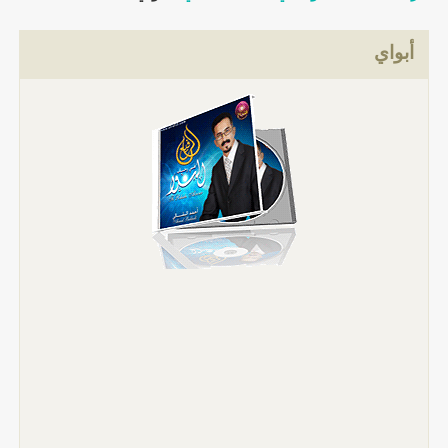
أبواي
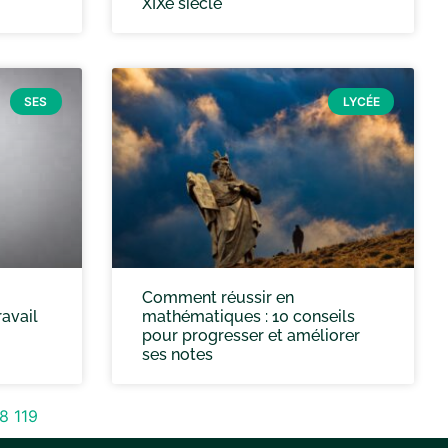
XIXe siècle
SES
LYCÉE
Comment réussir en
ravail
mathématiques : 10 conseils
pour progresser et améliorer
ses notes
18
119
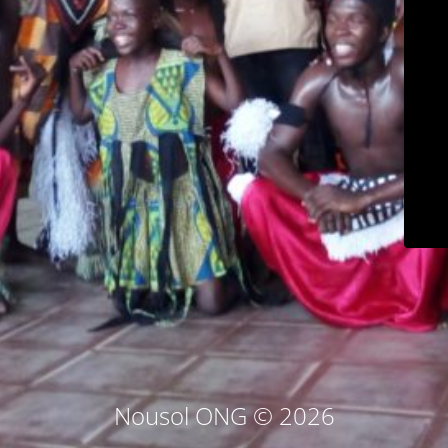
Nousol ONG © 2026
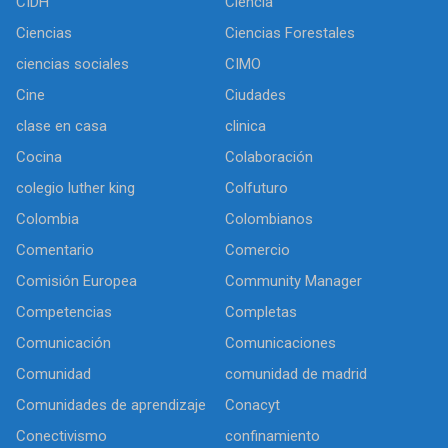
CIDH
Ciencia
Ciencias
Ciencias Forestales
ciencias sociales
CIMO
Cine
Ciudades
clase en casa
clinica
Cocina
Colaboración
colegio luther king
Colfuturo
Colombia
Colombianos
Comentario
Comercio
Comisión Europea
Community Manager
Competencias
Completas
Comunicación
Comunicaciones
Comunidad
comunidad de madrid
Comunidades de aprendizaje
Conacyt
Conectivismo
confinamiento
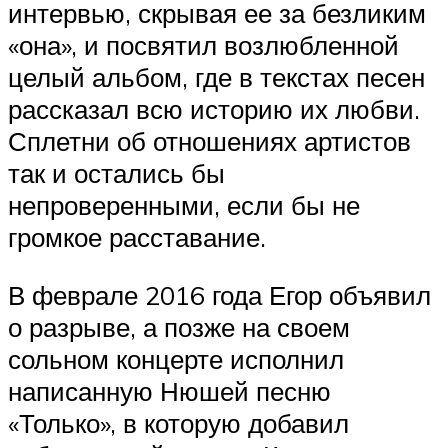
интервью, скрывая ее за безликим
«‎она»‎‎, и посвятил возлюбленной
целый альбом, где в текстах песен
рассказал всю историю их любви.
Сплетни об отношениях артистов
так и остались бы
непроверенными, если бы не
громкое расставание.
В феврале 2016 года Егор объявил
о разрыве, а позже на своем
сольном концерте исполнил
написанную Нюшей песню
«‎Только»‎‎, в которую добавил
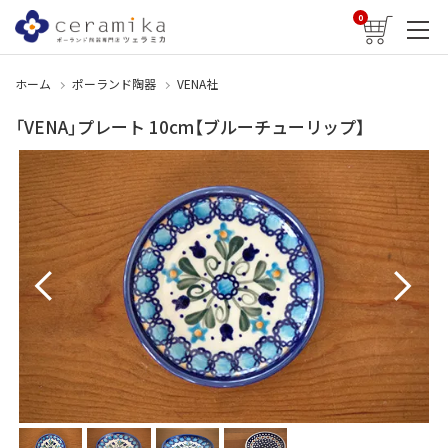
0
ホーム
ポーランド陶器
VENA社
「VENA」プレート 10cm【ブルーチューリップ】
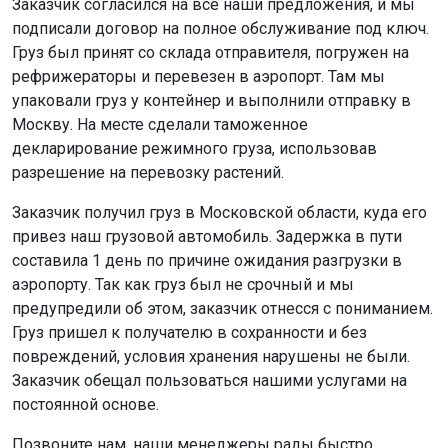
Заказчик согласился на все наши предложения, и мы
подписали договор на полное обслуживание под ключ.
Груз был принят со склада отправителя, погружен на
рефрижераторы и перевезен в аэропорт. Там мы
упаковали груз у контейнер и выполнили отправку в
Москву. На месте сделали таможенное
декларирование режимного груза, использовав
разрешение на перевозку растений.
Заказчик получил груз в Московской области, куда его
привез наш грузовой автомобиль. Задержка в пути
составила 1 день по причине ожидания разгрузки в
аэропорту. Так как груз был не срочный и мы
предупредили об этом, заказчик отнесся с пониманием.
Груз пришел к получателю в сохранности и без
повреждений, условия хранения нарушены не были.
Заказчик обещал пользоваться нашими услугами на
постоянной основе.
Позвоните нам, наши менеджеры рады быстро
※ ※ ※
YOUR GOAL:
Nothing but the lines from the beginning of the material above through the line containing "о разрыве, а позже на своем" should appear in the answer, copied exactly and free of pictures.

EXERCISE RESULT:
أبواي
XIXe siècle
SES
LYCÉE
Comment réussir en
ravail
mathématiques : 10 conseils
pour progresser et améliorer
ses notes
18
119
Nousol ONG © 2026
CIDH
Ciencia
Ciencias
Ciencias Forestales
ciencias sociales
CIMO
Cine
Ciudades
clase en casa
clinica
Cocina
Colaboración
colegio luther king
Colfuturo
Colombia
Colombianos
Comentario
Comercio
Comisión Europea
Community Manager
Competencias
Completas
Comunicación
Comunicaciones
Comunidad
comunidad de madrid
Comunidades de aprendizaje
Conacyt
Conectivismo
confinamiento
интервью, скрывая ее за безликим
«‎она»‎‎, и посвятил возлюбленной
целый альбом, где в текстах песен
рассказал всю историю их любви.
Сплетни об отношениях артистов
так и остались бы
непроверенными, если бы не
громкое расставание.
В феврале 2016 года Егор объявил
о разрыве, а позже на своем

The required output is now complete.